[Opening Provided data section]

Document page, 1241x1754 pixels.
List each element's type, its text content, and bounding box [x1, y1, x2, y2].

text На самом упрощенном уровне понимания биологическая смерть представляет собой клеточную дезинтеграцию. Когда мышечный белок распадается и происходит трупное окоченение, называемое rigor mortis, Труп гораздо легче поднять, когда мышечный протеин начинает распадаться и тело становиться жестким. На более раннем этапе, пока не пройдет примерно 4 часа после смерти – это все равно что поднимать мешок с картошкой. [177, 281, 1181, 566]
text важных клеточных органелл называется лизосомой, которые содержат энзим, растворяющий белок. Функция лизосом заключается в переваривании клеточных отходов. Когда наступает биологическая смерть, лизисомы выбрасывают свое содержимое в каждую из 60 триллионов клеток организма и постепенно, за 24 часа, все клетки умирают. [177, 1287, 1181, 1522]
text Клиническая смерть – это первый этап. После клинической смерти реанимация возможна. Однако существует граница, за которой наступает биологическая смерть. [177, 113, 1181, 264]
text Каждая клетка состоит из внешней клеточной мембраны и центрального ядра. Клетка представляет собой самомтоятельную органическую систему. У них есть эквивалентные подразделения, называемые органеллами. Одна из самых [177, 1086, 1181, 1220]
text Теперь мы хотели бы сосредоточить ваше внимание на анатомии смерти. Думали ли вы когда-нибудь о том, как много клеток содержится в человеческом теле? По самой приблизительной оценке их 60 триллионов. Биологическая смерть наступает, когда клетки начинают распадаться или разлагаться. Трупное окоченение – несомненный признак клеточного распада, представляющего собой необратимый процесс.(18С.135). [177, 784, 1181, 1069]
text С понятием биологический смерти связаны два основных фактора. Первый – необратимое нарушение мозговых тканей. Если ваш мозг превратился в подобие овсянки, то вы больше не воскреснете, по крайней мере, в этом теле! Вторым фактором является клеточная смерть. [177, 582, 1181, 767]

[Closing Provided data section]
[Opening Provided data section]

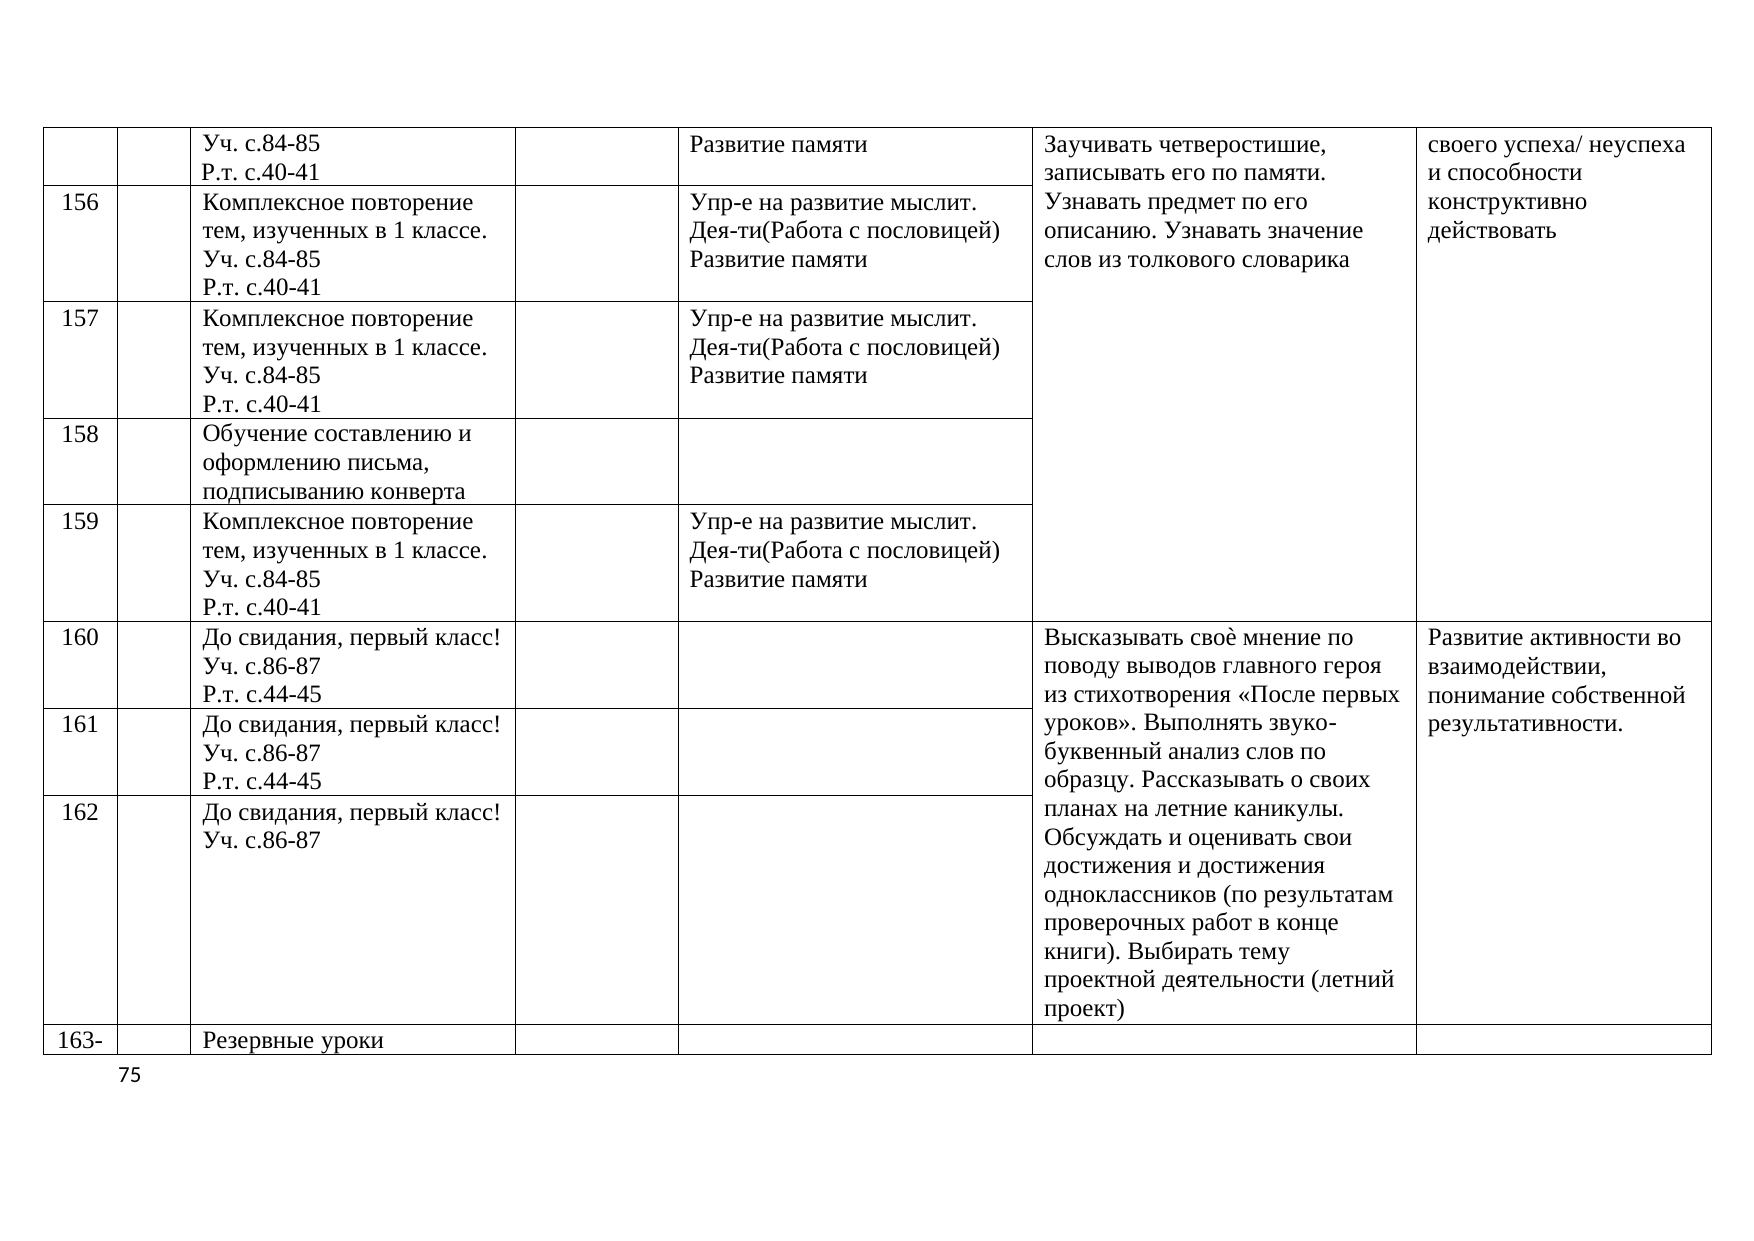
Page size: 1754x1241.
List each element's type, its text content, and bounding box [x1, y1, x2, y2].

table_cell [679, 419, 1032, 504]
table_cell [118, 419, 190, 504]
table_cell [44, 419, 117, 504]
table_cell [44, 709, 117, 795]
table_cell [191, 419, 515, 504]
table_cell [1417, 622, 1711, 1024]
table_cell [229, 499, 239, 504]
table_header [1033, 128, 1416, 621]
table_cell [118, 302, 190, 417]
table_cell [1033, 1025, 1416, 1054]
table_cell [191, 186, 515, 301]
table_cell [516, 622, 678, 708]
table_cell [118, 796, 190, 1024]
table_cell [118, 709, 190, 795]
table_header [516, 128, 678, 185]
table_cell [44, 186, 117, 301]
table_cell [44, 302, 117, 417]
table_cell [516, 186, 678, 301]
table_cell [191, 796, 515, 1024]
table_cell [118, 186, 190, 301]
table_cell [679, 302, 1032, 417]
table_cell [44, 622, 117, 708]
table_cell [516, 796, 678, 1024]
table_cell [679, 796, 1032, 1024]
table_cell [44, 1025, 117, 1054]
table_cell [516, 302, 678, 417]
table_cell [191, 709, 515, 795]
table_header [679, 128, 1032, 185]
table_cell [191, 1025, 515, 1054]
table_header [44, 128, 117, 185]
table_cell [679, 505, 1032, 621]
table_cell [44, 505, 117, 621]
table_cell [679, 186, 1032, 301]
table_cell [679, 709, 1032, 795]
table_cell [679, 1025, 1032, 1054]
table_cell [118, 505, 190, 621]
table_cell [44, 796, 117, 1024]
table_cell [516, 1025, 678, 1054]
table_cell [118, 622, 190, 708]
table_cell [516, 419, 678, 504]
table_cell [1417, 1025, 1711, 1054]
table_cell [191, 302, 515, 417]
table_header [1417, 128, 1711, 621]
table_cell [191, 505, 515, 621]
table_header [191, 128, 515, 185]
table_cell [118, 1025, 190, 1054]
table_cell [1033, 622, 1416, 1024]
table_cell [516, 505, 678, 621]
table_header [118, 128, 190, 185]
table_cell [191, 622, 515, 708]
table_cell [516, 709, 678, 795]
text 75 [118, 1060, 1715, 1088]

[Closing Provided data section]

> **Work to complete**: For the lines above, output exactly those from the line containing "table_cell [679, 419, 1032, 504]" through the line containing "table_cell [118, 622, 190, 708]", and skip the others.

> **Expected answer**:
table_cell [679, 419, 1032, 504]
table_cell [118, 419, 190, 504]
table_cell [44, 419, 117, 504]
table_cell [44, 709, 117, 795]
table_cell [191, 419, 515, 504]
table_cell [1417, 622, 1711, 1024]
table_cell [229, 499, 239, 504]
table_header [1033, 128, 1416, 621]
table_cell [118, 302, 190, 417]
table_cell [1033, 1025, 1416, 1054]
table_cell [191, 186, 515, 301]
table_cell [516, 622, 678, 708]
table_cell [118, 796, 190, 1024]
table_cell [118, 709, 190, 795]
table_header [516, 128, 678, 185]
table_cell [44, 186, 117, 301]
table_cell [44, 302, 117, 417]
table_cell [516, 186, 678, 301]
table_cell [191, 796, 515, 1024]
table_cell [118, 186, 190, 301]
table_cell [679, 302, 1032, 417]
table_cell [44, 622, 117, 708]
table_cell [516, 796, 678, 1024]
table_cell [679, 796, 1032, 1024]
table_cell [44, 1025, 117, 1054]
table_cell [516, 302, 678, 417]
table_cell [191, 709, 515, 795]
table_header [679, 128, 1032, 185]
table_cell [191, 1025, 515, 1054]
table_header [44, 128, 117, 185]
table_cell [679, 505, 1032, 621]
table_cell [44, 505, 117, 621]
table_cell [679, 186, 1032, 301]
table_cell [679, 709, 1032, 795]
table_cell [679, 1025, 1032, 1054]
table_cell [118, 505, 190, 621]
table_cell [44, 796, 117, 1024]
table_cell [516, 1025, 678, 1054]
table_cell [118, 622, 190, 708]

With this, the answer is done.